ARM ha presentato oggi una evoluzione della tecnologia Cortex A9 capace di supportare due core di calcolo e di operare a 2GHz e oltre. Per la società  inglese che detiene una posizione dominante per le CPU nel mondo dei cellulari e dei dispositivi compatti si tratta di una svolta epocale: per la prima volta infatti l’ingegnerizzazione del processore è stata studiata per massimizzare le prestazioni erogate invece che i consumi (seppur tenendo sempre presenti livelli di consumi energetici contenuti), questo significa per i clienti di ARM che costruiscono processori la possibilità  di creare processori competitivi con gli Atom di Intel e quindi di sbarcare con fiducia e soddisfazione dei clienti finali anche nel mondo dei netbook.

Un nuovo processore basato Cortex A9 dual a 2GHz offre consumi pari a 1,9 Watt ed è in grado di erogare prestazioni di calcolo idonee per applicazioni intensive, multimedia e in generale per essere integrato i vere e propri computer e non sono in dispositivi da tasca come accade oggi con i chip Cortex A8. Sarà  realizzata anche una versione ottimizzata per la riduzione dei consumi che funzionerà  a 800MHz e con consumi sensibilmente inferiori, pari a 0,5 Watt. I dirigenti di ARM hanno dichiarato che le prestazioni erogate dal modello più veloce sono superiori a quelle oggi offerte da Intel Atom, il tutto offrendo una autonomia almeno doppia rispetto all’Atom.

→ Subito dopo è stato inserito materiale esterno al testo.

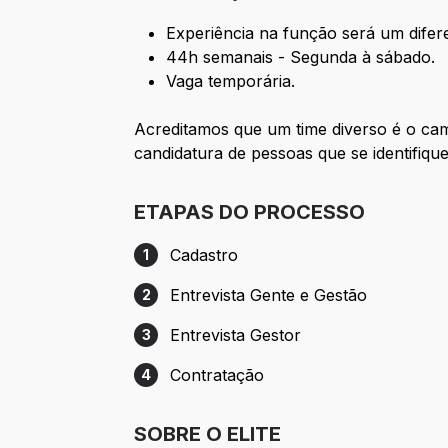
Experiência na função será um difere
44h semanais - Segunda à sábado.
Vaga temporária.
Acreditamos que um time diverso é o cam
candidatura de pessoas que se identifiq
ETAPAS DO PROCESSO
Cadastro
1
Etapa 1: Cadastro
Entrevista Gente e Gestão
2
Etapa 2: Entrevista Gente e Gestão
Entrevista Gestor
3
Etapa 3: Entrevista Gestor
Contratação
4
Etapa 4: Contratação
SOBRE O ELITE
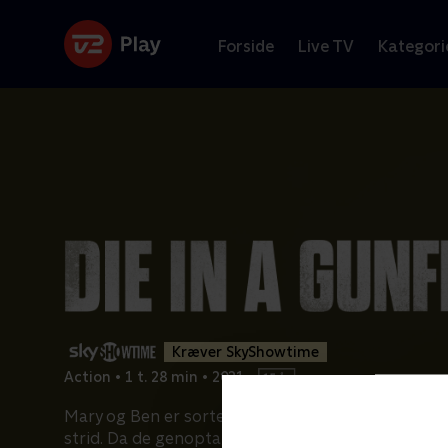
Forside
Live TV
Kategori
Kræver SkyShowtime
Action
•
1 t. 28 min
•
2021
•
Mary og Ben er sorte får i to magtfulde familier 
strid. Da de genoptager deres forbudte affære,
...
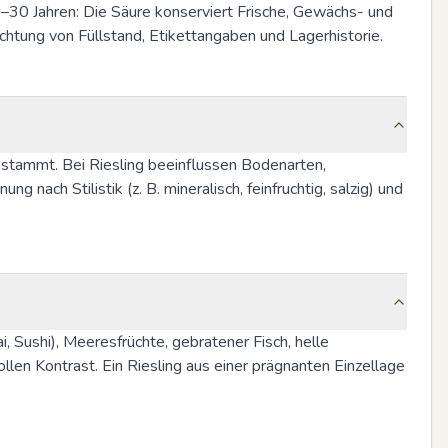
–30 Jahren: Die Säure konserviert Frische, Gewächs- und 
htung von Füllstand, Etikettangaben und Lagerhistorie.
 stammt. Bei Riesling beeinflussen Bodenarten, 
ach Stilistik (z. B. mineralisch, feinfruchtig, salzig) und 
, Sushi), Meeresfrüchte, gebratener Fisch, helle 
en Kontrast. Ein Riesling aus einer prägnanten Einzellage 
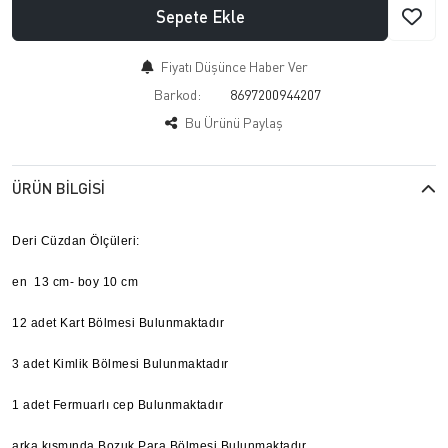
Sepete Ekle
Fiyatı Düşünce Haber Ver
Barkod:
8697200944207
Bu Ürünü Paylaş
ÜRÜN BILGISI
Deri Cüzdan Ölçüleri:
en 13 cm- boy 10 cm
12 adet Kart Bölmesi Bulunmaktadır
3 adet Kimlik Bölmesi Bulunmaktadır
1 adet Fermuarlı cep Bulunmaktadır
arka kısmında Bozuk Para Bölmesi Bulunmaktadır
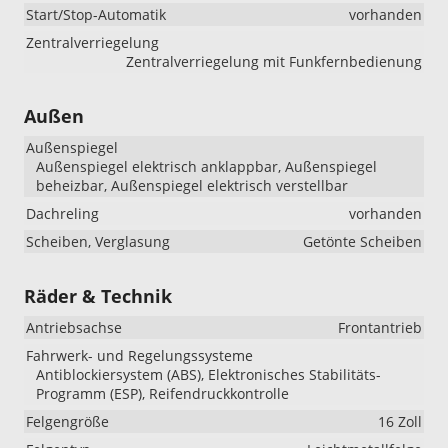
Start/Stop-Automatik
vorhanden
Zentralverriegelung
Zentralverriegelung mit Funkfernbedienung
Außen
Außenspiegel
Außenspiegel elektrisch anklappbar, Außenspiegel
beheizbar, Außenspiegel elektrisch verstellbar
Dachreling
vorhanden
Scheiben, Verglasung
Getönte Scheiben
Räder & Technik
Antriebsachse
Frontantrieb
Fahrwerk- und Regelungssysteme
Antiblockiersystem (ABS), Elektronisches Stabilitäts-
Programm (ESP), Reifendruckkontrolle
Felgengröße
16 Zoll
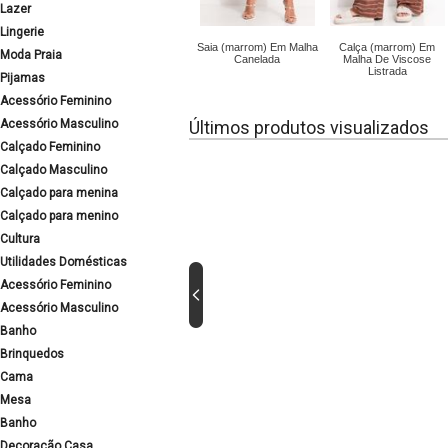
Lazer
Lingerie
Saia (marrom) Em Malha
Calça (marrom) Em
Moda Praia
Canelada
Malha De Viscose
Listrada
Pijamas
Acessório Feminino
Acessório Masculino
Últimos produtos visualizados
Calçado Feminino
Calçado Masculino
Calçado para menina
Calçado para menino
Cultura
Utilidades Domésticas
Acessório Feminino
Acessório Masculino
Banho
Brinquedos
Cama
Mesa
Banho
Decoração Casa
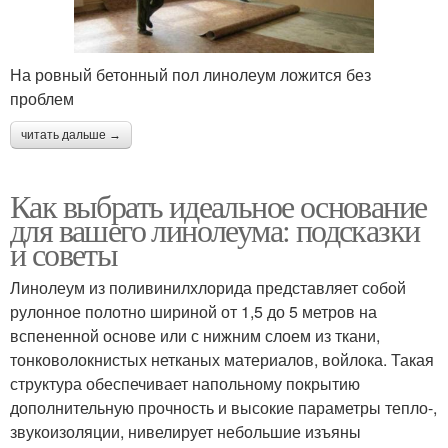
На ровный бетонный пол линолеум ложится без
проблем
читать дальше →
Как выбрать идеальное основание
для вашего линолеума: подсказки
и советы
Линолеум из поливинилхлорида представляет собой
рулонное полотно шириной от 1,5 до 5 метров на
вспененной основе или с нижним слоем из ткани,
тонковолокнистых нетканых материалов, войлока. Такая
структура обеспечивает напольному покрытию
дополнительную прочность и высокие параметры тепло-,
звукоизоляции, нивелирует небольшие изъяны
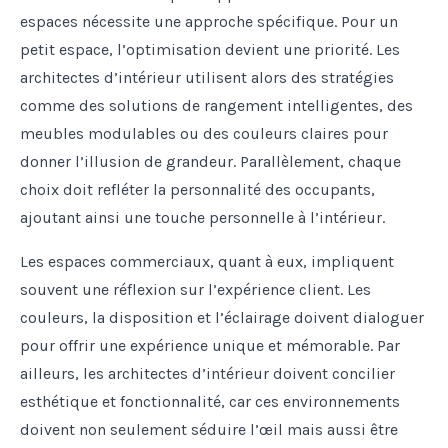
espaces nécessite une approche spécifique. Pour un
petit espace, l’optimisation devient une priorité. Les
architectes d’intérieur utilisent alors des stratégies
comme des solutions de rangement intelligentes, des
meubles modulables ou des couleurs claires pour
donner l’illusion de grandeur. Parallèlement, chaque
choix doit refléter la personnalité des occupants,
ajoutant ainsi une touche personnelle à l’intérieur.
Les espaces commerciaux, quant à eux, impliquent
souvent une réflexion sur l’expérience client. Les
couleurs, la disposition et l’éclairage doivent dialoguer
pour offrir une expérience unique et mémorable. Par
ailleurs, les architectes d’intérieur doivent concilier
esthétique et fonctionnalité, car ces environnements
doivent non seulement séduire l’œil mais aussi être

Ricordiamo che l’architettura ARM è utilizzata anche nei processori che Apple ha integrato in iPhone e iPod touch nella versione Cortex A8 a singolo core all’interno di una CPU costruita da Samsung. Ancora con l’acquisizione di PA Semi, avvenuta nell’aprile dello scorso anno, oggi all’interno di Apple esiste un team di ingegneri esperti in architettura ARM e in grado di progettare interamente i processori che in futuro potrebbero essere integrati nei dispositivi tascabile della Mela, non solo iPhone e iPod ma anche per nuovi prodotti oggi non ancora lanciati, primo tra tutti il vociferato Tablet.

Per tutte queste ragioni la novità  introdotta oggi da ARM risulta particolarmente interessante. Seguendo la road map dell’architettura ARM, Apple potrebbe nei prossimi mesi adottare i nuovi Cortex A9 a velocità  di clock ridotta come base di partenza per iPhone e iPod touch. Le versioni più veloci come la soluzione dual core da 2 GHz risulterebbero più indicate per dispositivi di form factor diversi e più grande, come per esempio un tablet.